Italy's Sicily region announced the discovery of a rare collection of 27 silver Roman coins, dated between 94 and 74 B.C., found on the remote island of Pantelleria.
The discovery was made during a cleaning and restoration project by a team led by archaeologist Thomas Schaefer from the University of Tuebingen in Germany.
It was found in the Acropolis, part of the Archaeological Park of Selinunte's Cave di Cusa, part of one of the largest such sites in the Mediterranean and includes the remains of an ancient Greek colony founded in the seventh century B.C.
The discovery was on the same site where 107 Roman silver coins had been unearthed in 2010 and not far from where the three famous imperial statue heads of Caesar, Agrippina and Titus had been found a few years earlier.
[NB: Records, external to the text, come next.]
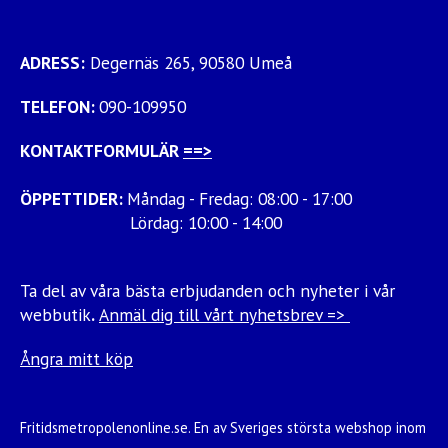
ADRESS:
Degernäs 265, 90580 Umeå
TELEFON:
090-109950
KONTAKTFORMULÄR
==>
ÖPPETTIDER:
Måndag - Fredag: 08:00 - 17:00
Lördag: 10:00 - 14:00
Ta del av våra bästa erbjudanden och nyheter i vår
webbutik
.
Anmäl dig till vårt nyhetsbrev =>
Ångra mitt köp
Fritidsmetropolenonline.se. En av Sveriges största webshop inom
The coins would have been minted in Rome and date back to the Republican age, the same period as the first find.
"This discovery ... offers valuable information for the reconstruction of the events, trade contacts and political relations that marked the Mediterranean in the Republican age," said Francesco Paolo Scarpinato, a regional councilor for cultural heritage.
Some coins appeared in the loose soil after recent heavy rains, while the others were found under a rock during the excavations and have already been cleaned and inventoried.
Schaefer speculated that the treasure was hidden and never retrieved during a pirate attack.